We’ve learned so much about each other, while talking about the books we all read together. I feel the loss of their company as soon as they leave.
Then I feel silly, because after all, I didn’t REALLY know these people. We were just in a class together. The world is full of strangers that brush against me and pass– on the bus, in the stores, all around. They have nothing to do with me. Yet…It’s so amazing that I can get to know some of them, interact and talk and learn about them, and have the joy of telling them about me…And it works! They are strangers, but we are all tied together.
The tenuousness of human relationships astounds me. They feel so solid and permanent in the middle of that marvelous time or conversation you are sharing, when understanding is easy and quick. But small changes and the passage of time take those people far away, and perhaps they will never cross you path again.

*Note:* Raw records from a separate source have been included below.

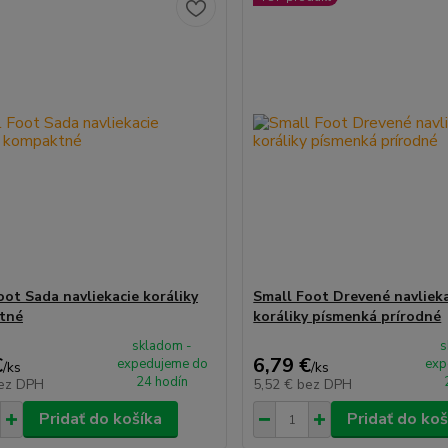
oot Sada navliekacie koráliky
Small Foot Drevené navliek
tné
koráliky písmenká prírodné
skladom -
s
€
6,79 €
expedujeme do
exp
/
ks
/
ks
24 hodín
ez DPH
5,52 €
bez DPH
Pridať do košíka
Pridať do koš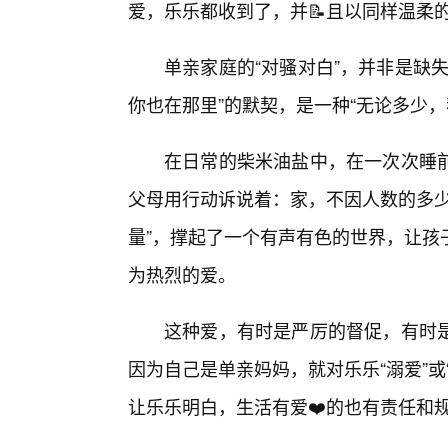
爱，乐乐都收到了，并📝且以同样温柔
单亲家庭的“对骚对白”，并非是缺
你也在那里”的默契，是一种“无论多少，
在日常的柴米油盐中，在一次次睡
父母用行动诉说着：家，不因人数的多少
量”，撑起了一个有声有色的世界，让孩
为热烈的爱。
这种爱，有时是严厉的督促，有时是
因为自己是单亲妈妈，就对乐乐“溺爱”
让乐乐明白，生活有爱❤️的也有责任和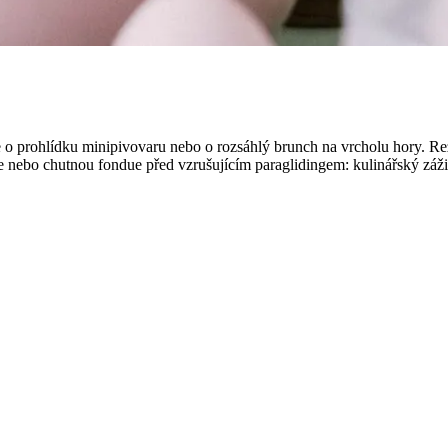
 jde o prohlídku minipivovaru nebo o rozsáhlý brunch na vrcholu hory. R
e nebo chutnou fondue před vzrušujícím paraglidingem: kulinářský zážite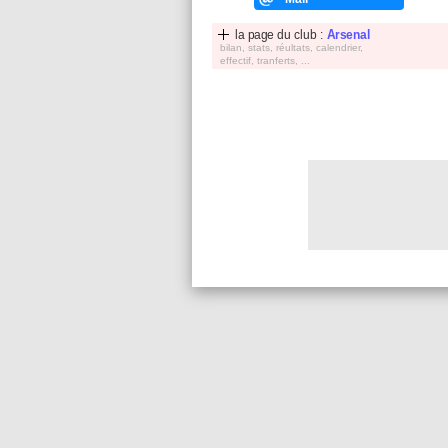
la page du club :
Arsenal
bilan, stats, réultats, calendrier,
effectif, tranferts, ...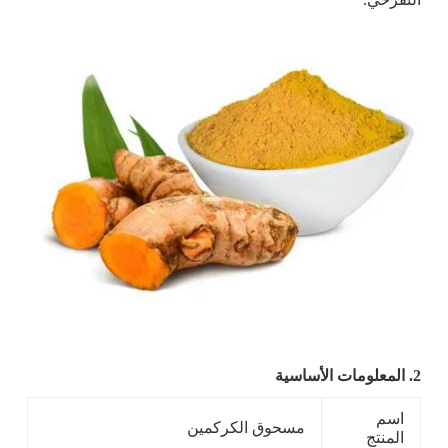
2. المعلومات الأساسية
اسم
مسحوق الكركمين
المنتج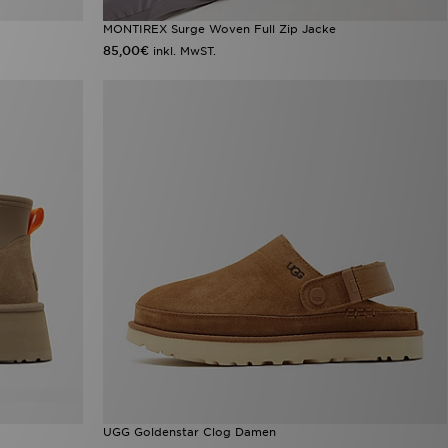
MONTIREX Surge Woven Full Zip Jacke
85,00€
inkl. MwST.
UGG Goldenstar Clog Damen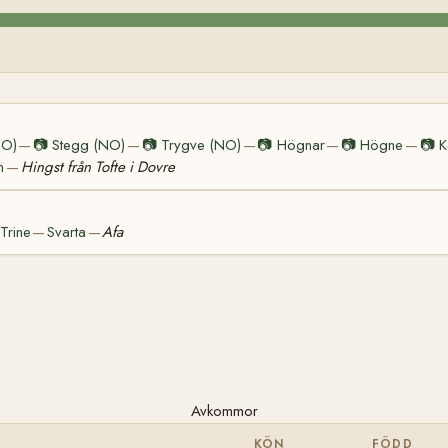
NO)
📷
Stegg (NO)
📷
Trygve (NO)
📷
Högnar
📷
Högne
📷
K
—
—
—
—
—
n
Hingst från Tofte i Dovre
—
Trine
Svarta
Afa
—
—
Avkommor
KÖN
FÖDD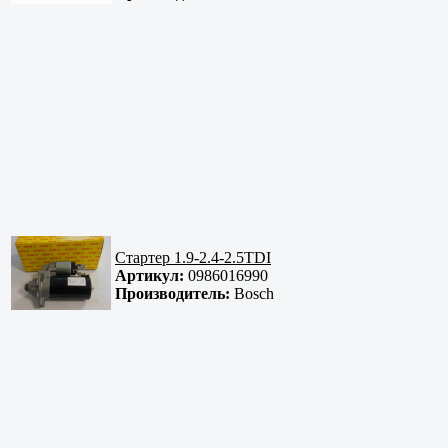
Стартер 1.9-2.4-2.5TDI
Артикул:
0986016990
Производитель:
Bosch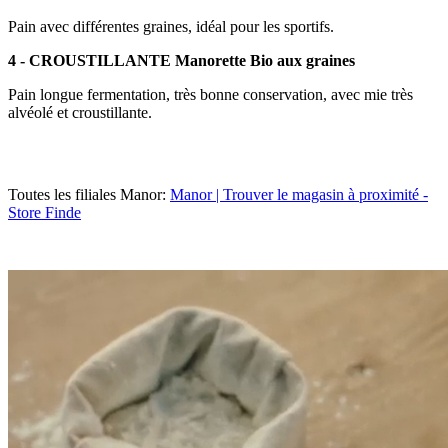
Pain avec différentes graines, idéal pour les sportifs.
4 - CROUSTILLANTE
Manorette Bio aux graines
Pain longue fermentation, très bonne conservation, avec mie très
alvéolé et croustillante.
Toutes les filiales Manor
:
Manor | Trouver le magasin à proximité -
Store Finde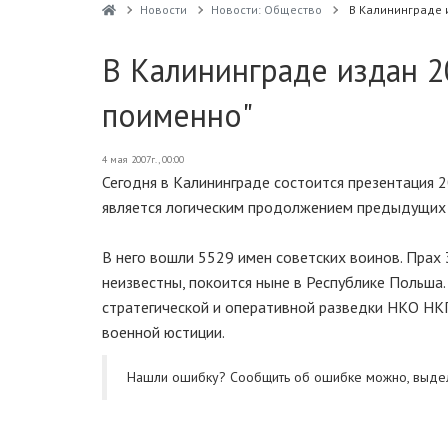
Новости
Новости: Общество
В Калининграде 
В Калининграде издан 2
поименно"
4 мая 2007г., 00:00
Сегодня в Калининграде состоится презентация 2
является логическим продолжением предыдущих
В него вошли 5529 имен советских воинов. Прах 
неизвестны, покоится ныне в Республике Польша
стратегической и оперативной разведки НКО НКГ
военной юстиции.
Нашли ошибку? Cообщить об ошибке можно, выде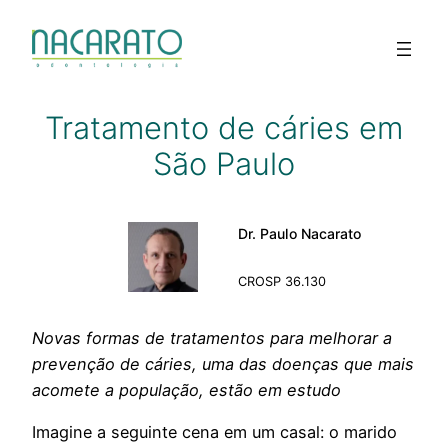
Pular
para
o
conteúdo
Tratamento de cáries em
São Paulo
Dr. Paulo Nacarato
CROSP 36.130
Novas formas de tratamentos para melhorar a
prevenção de cáries,
uma das doenças que mais
acomete a população
, estão em estudo
Imagine a seguinte cena em um casal: o marido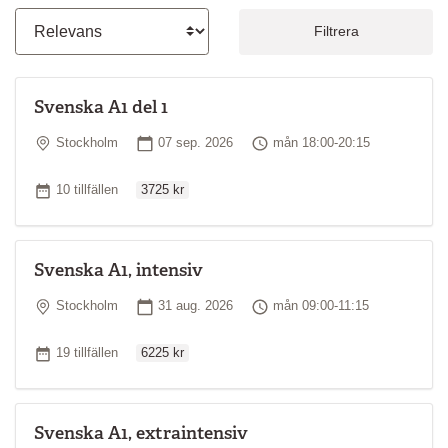
Filtrera
Svenska A1 del 1
Plats
Startdatum
Tid
Stockholm
07 sep. 2026
mån 18:00-20:15
Ordinarie pris
Antal tillfällen
10 tillfällen
3725 kr
Svenska A1, intensiv
Plats
Startdatum
Tid
Stockholm
31 aug. 2026
mån 09:00-11:15
Ordinarie pris
Antal tillfällen
19 tillfällen
6225 kr
Svenska A1, extraintensiv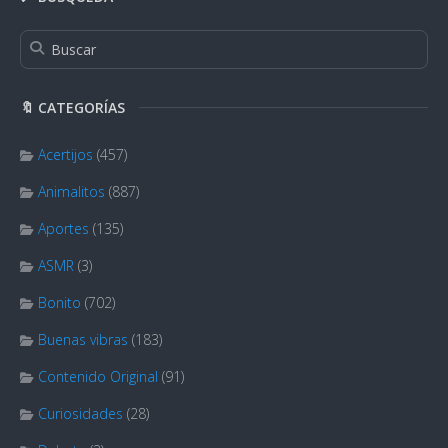
🔖 CATEGORÍAS
Acertijos
(457)
Animalitos
(887)
Aportes
(135)
ASMR
(3)
Bonito
(702)
Buenas vibras
(183)
Contenido Original
(91)
Curiosidades
(28)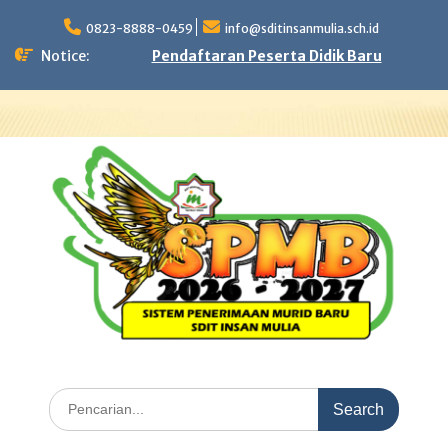
Skip
to
0823-8888-0459
info@sditinsanmulia.sch.id
content
Notice:
Pendaftaran Peserta Didik Baru
Search
for: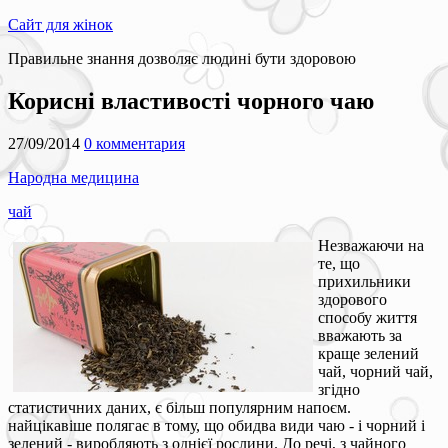
Сайт для жінок
Правильне знання дозволяє людині бути здоровою
Корисні властивості чорного чаю
27/09/2014
0 комментария
Народна медицина
чай
Незважаючи на
те, що
прихильники
здорового
способу життя
вважають за
краще зелений
чай, чорний чай,
згідно
статистичних даних, є більш популярним напоєм.
найцікавіше полягає в тому, що обидва види чаю - і чорний і
зелений - виробляють з однієї рослини. До речі, з чайного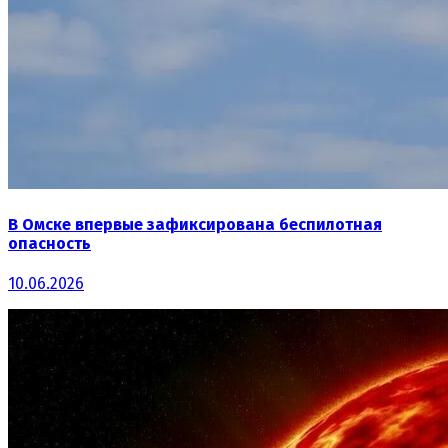
В Омске впервые зафиксирована беспилотная
опасность
10.06.2026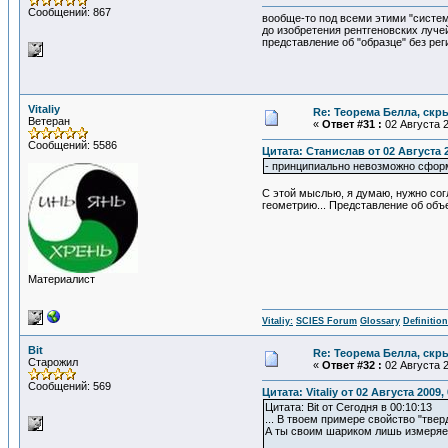
Сообщений: 867
вообще-то под всеми этими "систем
до изобретения рентгеновских луче
представление об "образце" без рег
Vitaliy
Re: Теорема Белла, скр
Ветеран
«
Ответ #31 :
02 Августа 2
Сообщений: 5586
Цитата: Станислав от 02 Августа 2
- принципиально невозможно сформи
С этой мыслью, я думаю, нужно сог
геометрию... Представление об объ
Материалист
Vitaliy:
SCIES Forum
Glossary
Definitio
Bit
Re: Теорема Белла, скр
Старожил
«
Ответ #32 :
02 Августа 2
Сообщений: 569
Цитата: Vitaliy от 02 Августа 2009,
Цитата: Bit от Сегодня в 00:10:13
... В твоем примере свойство "тве
А ты своим шариком лишь измеряеш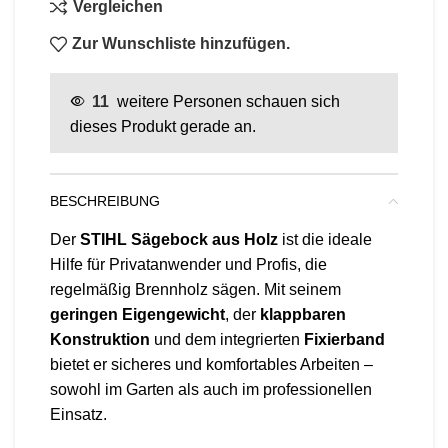
Vergleichen
Zur Wunschliste hinzufügen.
11
weitere Personen schauen sich
dieses Produkt gerade an.
BESCHREIBUNG
Der
STIHL Sägebock aus Holz
ist die ideale
Hilfe für Privatanwender und Profis, die
regelmäßig Brennholz sägen. Mit seinem
geringen Eigengewicht
, der
klappbaren
Konstruktion
und dem integrierten
Fixierband
bietet er sicheres und komfortables Arbeiten –
sowohl im Garten als auch im professionellen
Einsatz.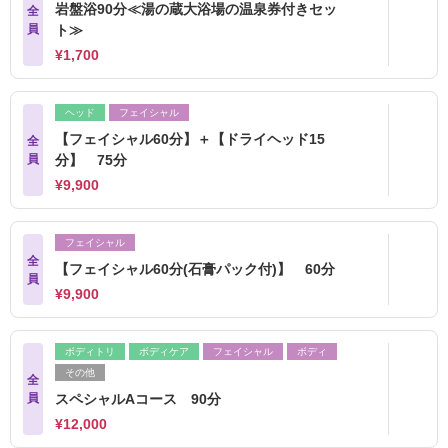
岩盤浴90分≪湯の蔵大浴場の温泉券付きセッ
全
員
ト≫
¥1,700
ヘッド
フェイシャル
【フェイシャル60分】＋【ドライヘッド15
全
員
分】 75分
¥9,900
フェイシャル
全
【フェイシャル60分(石膏パック付)】 60分
員
¥9,900
ボディトリ
ボディケア
フェイシャル
ボディ
その他
全
員
スペシャルAコース 90分
¥12,000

People who you thought were a part of you are utterly gone, out of your life. They could be anywhere in the world, happy sad or indifferent.
When September 11th came, it occurred to me that some of the people who had meant a lot to me might even be dead. How would I know? There would be no mutual friend to call me and let me know. It’s a frightening thought.
And yet, though many people that I’ve shared great moments with, who have impacted my life just by allowing me to know them, wherever they are, are still very much a part of me. I remember them. I will not forget the times we shared. Even if I lose sight of that particular memory, I know because my life was impacted and I became a better person because of all those friends.